Currently, the program has reached over 2,700 teens at 50 schools in 33 different Chicago communities, but is hoping to expand. (Photo: Ernest Skerrett)
In a city infamous for out-of-control crime, daily shootings and bloodshed, one intervention program has been shown to reduce violence with Chicago’s at-risk youth.
The Becoming a Man program — also known as BAM — was started in 2001, with founder Anthony Ramirez-DiVittorio focused on creating a safe space for teens to open up and express themselves without fear.
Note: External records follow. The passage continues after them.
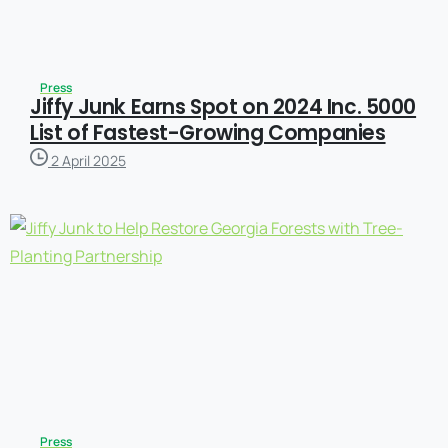
Press
Jiffy Junk Earns Spot on 2024 Inc. 5000
List of Fastest-Growing Companies
2 April 2025
Press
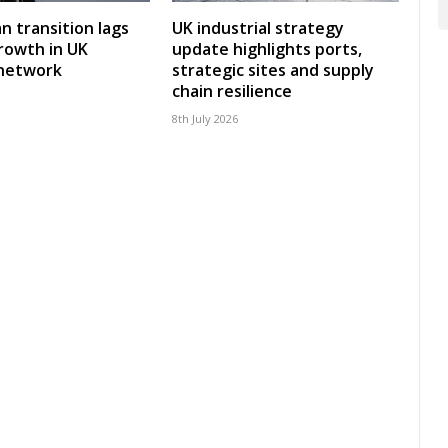
an transition lags
UK industrial strategy
rowth in UK
update highlights ports,
 network
strategic sites and supply
chain resilience
8th July 2026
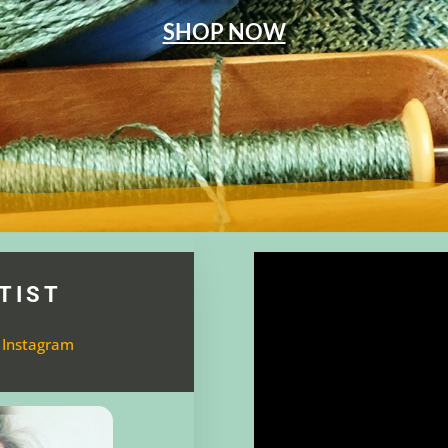
SHOP NOW
TIST
 Instagram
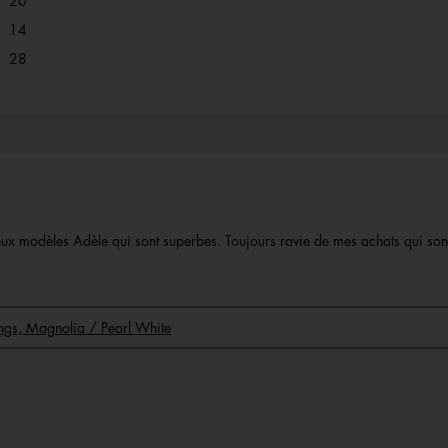
20
14 reviews with 2 stars.
Select to filter reviews with 2 stars.
14
28 reviews with 1 star.
Select to filter reviews with 1 star.
28
 deux modèles Adèle qui sont superbes. Toujours ravie de mes achats qui so
rings, Magnolia / Pearl White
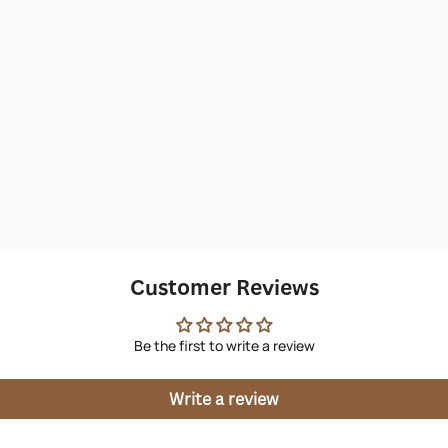
Customer Reviews
Be the first to write a review
Write a review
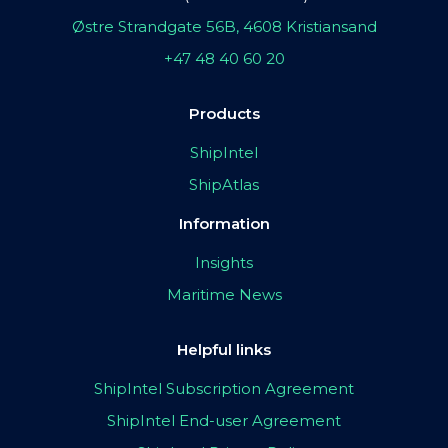
Østre Strandgate 56B, 4608 Kristiansand
+47 48 40 60 20
Products
ShipIntel
ShipAtlas
Information
Insights
Maritime News
Helpful links
ShipIntel Subscription Agreement
ShipIntel End-user Agreement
Additionally, the program helps at-risk youth develop social and emotional skills needed for success and provides a support system, which most of the kids otherwise lack.
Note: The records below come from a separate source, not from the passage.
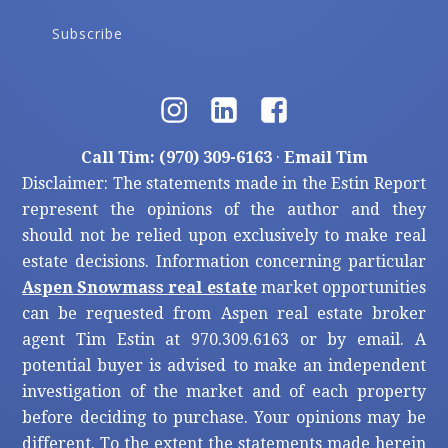
Subscribe
Call Tim: (970) 309-6163
·
Email Tim
Disclaimer: The statements made in the Estin Report
represent the opinions of the author and they
should not be relied upon exclusively to make real
estate decisions. Information concerning particular
Aspen Snowmass real estate
market opportunities
can be requested from Aspen real estate broker
agent Tim Estin at 970.309.6163 or by email. A
potential buyer is advised to make an independent
investigation of the market and of each property
before deciding to purchase. Your opinions may be
different. To the extent the statements made herein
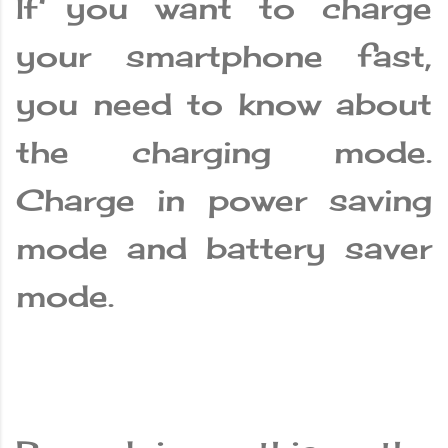
If you want to charge
your smartphone fast,
you need to know about
the charging mode.
Charge in power saving
mode and battery saver
mode.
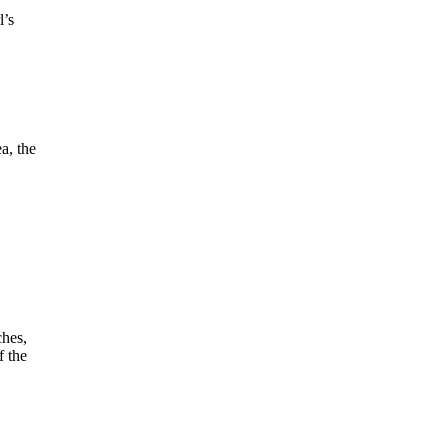
l’s
a, the
ches,
f the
The teens have the option of skipping a class to participate in the program, which takes place right in their schools.
“We meet youth where they are, physically within schools and emotionally with nurturing adult relationships, to help form positive youth identities that greatly improve their chances of school and life success,” said Michelle Adler Morrison, CEO of Youth Guidance, the nonprofit that helped develop BAM.
At least one study found that the program is having a significant impact on participants. Researchers from the University of Chicago Crime Lab, Northwestern University, Harvard University and the University of Pennsylvania took a look at how the program affected nearly 5,000 teens. The study showed a 50 percent decrease in violent crime arrests and a 35 percent decline in all other types of arrests among participants. Additionally, the rate of on-time high school graduations increased by nearly 20 percent. But unfortunately, the decrease in arrests stopped once participants cycled out of the program.
Brandon Bailys, who has been a BAM counselor for two and a half years at Roberto Clemente High School, said the program consists of 32 lessons throughout the year, but each session starts the same, with participants sitting in a circle and just talking about whatever is on their minds. Bailys explained in a recent interview with The Trace that many of Chicago’s black youth have the odds stacked against them from birth.
“A lot of people don’t realize that there’s a picture painted of these kids before they’re even born,” Bailys said. “Often when people think of a young man of color in Chicago, they think of violence.”
But Bailys said the program aims to break down those barriers — and often succeeds.
“Every single day, a simple, ‘Hey, how are you?’ is going to add some value to their lives because there are more people who are invested in seeing their success through,” Bailys said.
Bailys explained that part of the success of the program lies in the continual reflection of where the teens are in their lives and what direction they are headed. He said the point of the program isn’t just to graduate and at that point the teen “becomes a man.”
“The moment that we settle and say, ‘I know I’m becoming a man because of X, Y and Z and I’m not struggling to become a man because I am a man,’ that’s the moment we stop reflecting on ourselves,” he said, “and that’s the moment we start acting like there are no repercussions for our actions.”